A crowded Swedish Migration Agency office in Malmö. Photo: Simon Skipper/Scanpix
Sweden's Prime Minister Stefan Löfven released a written statement on Wednesday asking the European Commission to push other EU member states to do more to help tackle the refugee crisis.
“Sweden has long taken an unreasonably large responsibility in comparison with other countries in the EU, and now we are in a very tight position. It is time that other countries now take responsibility and therefore the government requests the redistribution of refugees from Sweden,” he said.
But Löfven will get no help from neighbouring Denmark, Danish Foreign Minister Kristian Jensen said on Thursday.
“Every country has chosen its own course within the refugee area. They have chosen theirs and now they must deal with it as they’d wish,” Jensen told TV2 News.
“We know that there are some countries that are looking to Denmark and we know that Sweden has also looked to Denmark to find inspiration. That is probably the best help we can give them,” Jensen said.
The EU has already launched a refugee relocation programme designed to move refugees from overstretched frontline states. Denmark, due to its EU opt-out, refused to formally take part in the relocation plan but voluntarily agreed to take an additional 1,000 refugees.
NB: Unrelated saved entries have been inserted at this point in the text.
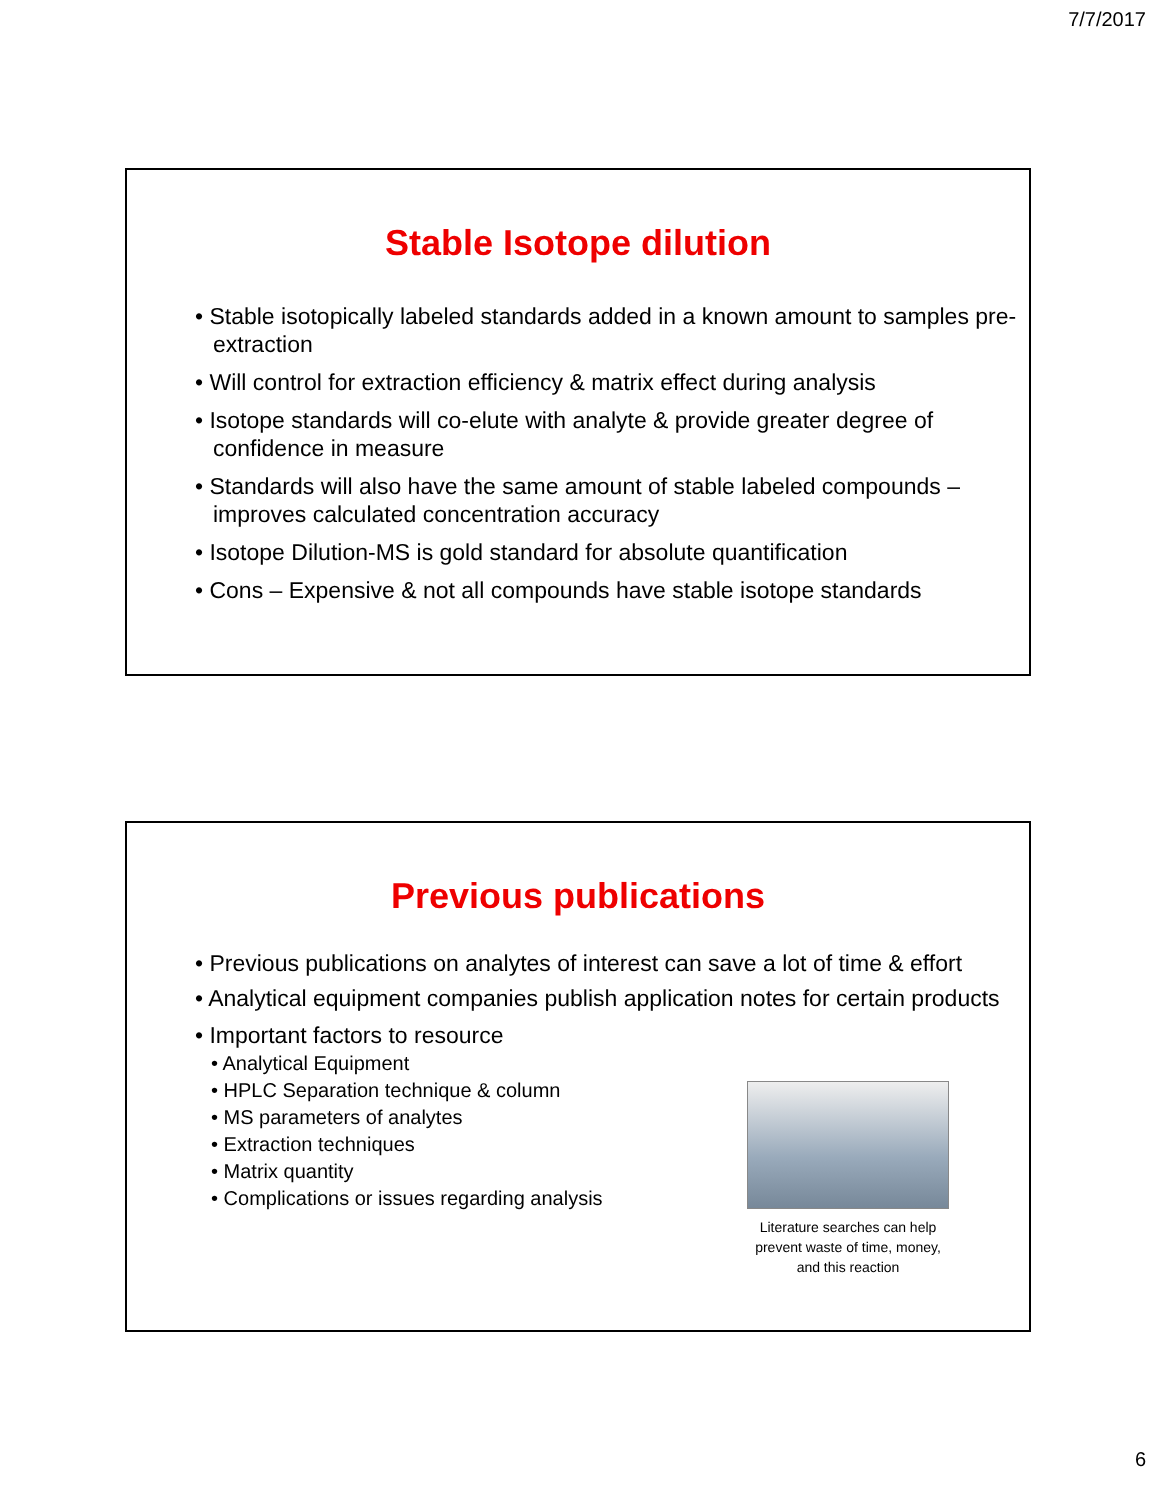7/7/2017
Stable Isotope dilution
• Stable isotopically labeled standards added in a known amount to samples pre-extraction
• Will control for extraction efficiency & matrix effect during analysis
• Isotope standards will co-elute with analyte & provide greater degree of confidence in measure
• Standards will also have the same amount of stable labeled compounds – improves calculated concentration accuracy
• Isotope Dilution-MS is gold standard for absolute quantification
• Cons – Expensive & not all compounds have stable isotope standards
Previous publications
• Previous publications on analytes of interest can save a lot of time & effort
• Analytical equipment companies publish application notes for certain products
• Important factors to resource
• Analytical Equipment
• HPLC Separation technique & column
• MS parameters of analytes
• Extraction techniques
• Matrix quantity
• Complications or issues regarding analysis
Literature searches can help prevent waste of time, money, and this reaction
6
Sweden recently doubled its refugee forecast for 2015, with up to 190,000 new arrivals expected on Swedish soil before the end of the year.
Denmark, meanwhile, received an all-time one-month record of refugees in October with around 3,500 but the 9,793 people who sought asylum in Denmark during the first nine months of 2014 is only slightly above the 9,124 asylum seekers who came to Sweden in last week alone.
The Danish government has attempted to discourage refugees by placing advertisements in Lebanese newspapers warning that the country has recently halved the level of benefits received by asylum seekers.